I think our conferences were very successful. We received positive feedback from presenters, and we got quite a bit of buy-in from other graduate students in the department. As a graduate student, it was great to gain the experience of reviewing submissions, providing comments, and chairing sessions; best of all, I’m still friends with a few of the graduate students who came to our conferences and are now active members of the profession.

Last edited 1 year ago by historygrrrl
Phil grad student
1 year ago

One aspect that hasn’t been mentioned in the comments or by the OP is the length of the slots. I find esp. graduate conferences to be helpful for my own work only if the slots (incl. Q&A) are at the *very* least 45 minutes, 60 minutes is probably a better lower limit, 75-90 is ideal to my mind. Longer slots allow for much better feedback on your work in general, and in the context of a graduate conference it’s great practice for similar talks later on in your career. Shorter presentations can be practiced anytime you present your term paper in a graduate seminar. Also, from what I’ve seen at least, many short presentations is much more exhausting for the audience than 4 or 5 long sessions.

Naive squirrel
1 year ago

I’ve attended/presented at a few- and helped organize one- grad conference, and I have two main suggestions which apply to conferences in general:

1. Pick a theme that allows for various fields, subfields, and interdisciplinary work to be showcased in a way that won’t gravitate too much around any one style/methodology (eg, “the nature of time”, “religious experience”, would be interesting)- difference/diversity within a big picture topic that *everyone* can care about is good. Insider work is no fun, and an open topic conference makes it questionable whether anyone with actual interest/background in the basic subject of one’s work will be there. (Keeping this point in mind for paper selection is good- avoid papers that rely too heavily on insider knowledge, hyperjargony stuff, etc- ie choose things a general audience can track without much- or any- background in specific literature or terminology, or prepare to let the cricketts lead Q&A if no one specifically was assigned to comment.)
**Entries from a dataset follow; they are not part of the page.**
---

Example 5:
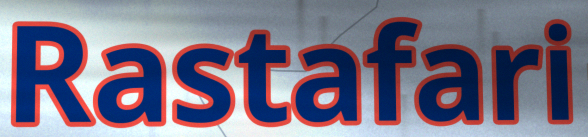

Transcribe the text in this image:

Rastafari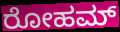
ರೋಹಮ್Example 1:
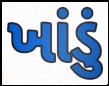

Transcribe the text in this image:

ખાંડું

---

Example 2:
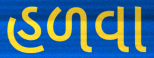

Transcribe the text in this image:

હળવા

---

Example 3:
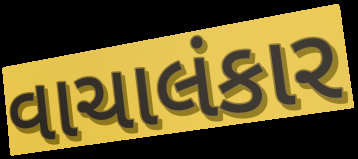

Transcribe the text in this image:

વાચાલંકાર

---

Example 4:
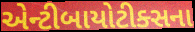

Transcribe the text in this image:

એન્ટીબાયોટીક્સના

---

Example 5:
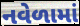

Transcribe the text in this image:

નવેળામાં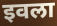
इवला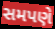
સમપણે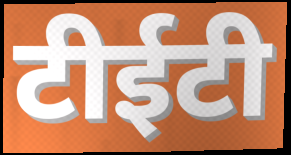
टीईटी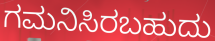
ಗಮನಿಸಿರಬಹುದುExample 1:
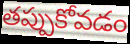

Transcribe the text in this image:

తప్పుకోవడం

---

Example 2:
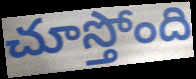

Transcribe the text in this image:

చూస్తోంది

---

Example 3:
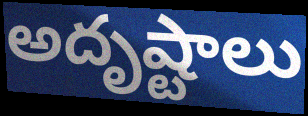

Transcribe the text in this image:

అదృష్టాలు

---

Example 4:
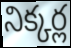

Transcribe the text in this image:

నిక్కర్ల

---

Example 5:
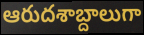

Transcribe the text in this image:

ఆరుదశాబ్దాలుగాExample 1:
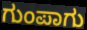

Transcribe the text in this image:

ಗುಂಪಾಗು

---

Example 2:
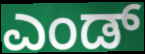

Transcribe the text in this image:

ಎಂಡ್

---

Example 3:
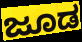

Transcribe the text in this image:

ಜೂಡ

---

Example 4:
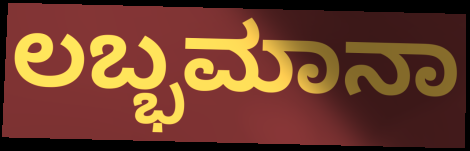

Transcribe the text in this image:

ಲಬ್ಭಮಾನಾ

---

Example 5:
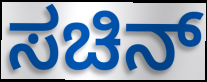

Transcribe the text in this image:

ಸಚಿನ್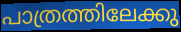
പാത്രത്തിലേക്കു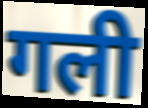
गली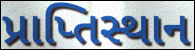
પ્રાપ્તિસ્થાન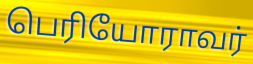
பெரியோராவர்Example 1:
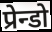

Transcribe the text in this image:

प्रेन्डो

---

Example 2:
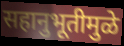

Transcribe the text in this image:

सहानुभूतीमुळे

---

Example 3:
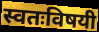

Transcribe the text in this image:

स्वतःविषयी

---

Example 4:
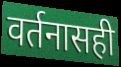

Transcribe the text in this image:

वर्तनासही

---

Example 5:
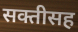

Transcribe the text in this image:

सक्तीसहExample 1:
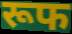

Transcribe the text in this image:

रूफ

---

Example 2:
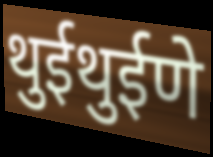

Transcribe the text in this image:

थुईथुईणे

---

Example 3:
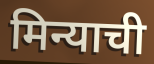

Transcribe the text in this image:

मिन्याची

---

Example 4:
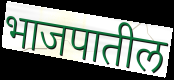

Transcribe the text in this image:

भाजपातील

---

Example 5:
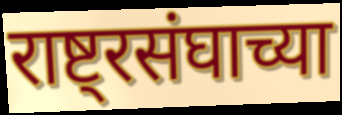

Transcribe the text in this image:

राष्ट्रसंघाच्या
2. Prioritize conference etiquette and designate volunteers to enforce rules and regulate the environment during presentations. I think I speak for everyone when I say I *hate* it when chairs/commenters/MCs are irresponsible or negligent in a way that undermines the goal of the talks, eg by failing to ensure fairness during Q&A (eg by letting a single person dominate and volley their question endlessly while others are waiting), by doing nothing when there is a serious distraction that could be handled (or even creating it themselves- like once when an organizer started noisily taking out garbages in back during the final talk), or basically just failing in general to consider participants’ interests and minimize disturbances and whatnot. I’ve been a victim and witness of such inconsiderateness and it sucks, and can take a lot away from the experience. (Be deliberate about designating a committee chair who is not afraid to take the reins and clearly communicate best practices, expectations, directions, etc., for volunteers, attendees, etc., so things run as smoothly and fairly as possible.)

Jake
1 year ago

I want to add a strong ‘no’ to question 5, of whether location should factor into decisions. Unless, that is, the CFP makes it explicit, because otherwise it’s a waste of people’s time working on papers to submit when they’re just going to be rejected for some other reason. (e.g., we invite submissions from grad students in the state of New York — or whatever). But that would be weird and unusual.
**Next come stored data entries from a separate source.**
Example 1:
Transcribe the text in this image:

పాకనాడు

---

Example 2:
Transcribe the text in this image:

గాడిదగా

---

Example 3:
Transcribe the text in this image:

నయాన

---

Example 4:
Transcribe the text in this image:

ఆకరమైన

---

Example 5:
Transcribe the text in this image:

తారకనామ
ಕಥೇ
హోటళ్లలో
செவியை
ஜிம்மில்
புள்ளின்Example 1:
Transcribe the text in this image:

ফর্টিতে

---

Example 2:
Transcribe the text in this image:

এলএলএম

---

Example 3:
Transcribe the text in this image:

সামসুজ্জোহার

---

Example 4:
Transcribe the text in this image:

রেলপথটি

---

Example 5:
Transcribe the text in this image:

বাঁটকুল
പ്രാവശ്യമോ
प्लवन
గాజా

If you aren’t covering travel costs, then why does it matter if someone wants to pay for an expensive trip themselves? Plus, the location where someone will be traveling from does not necessarily correspond to the university where they’re a student (maybe they will happen to be visiting a friend who lives nearby). So it seems like the criterion couldn’t be applied equally. If you are covering speakers’ travel, then I recommend, again, not basing acceptances on location, but rather offering a blanket $300 or whatever fits the budget to each speaker to reimburse travel costs – leaving it up to them to decide whether they can afford to pay the difference, if they’re far away.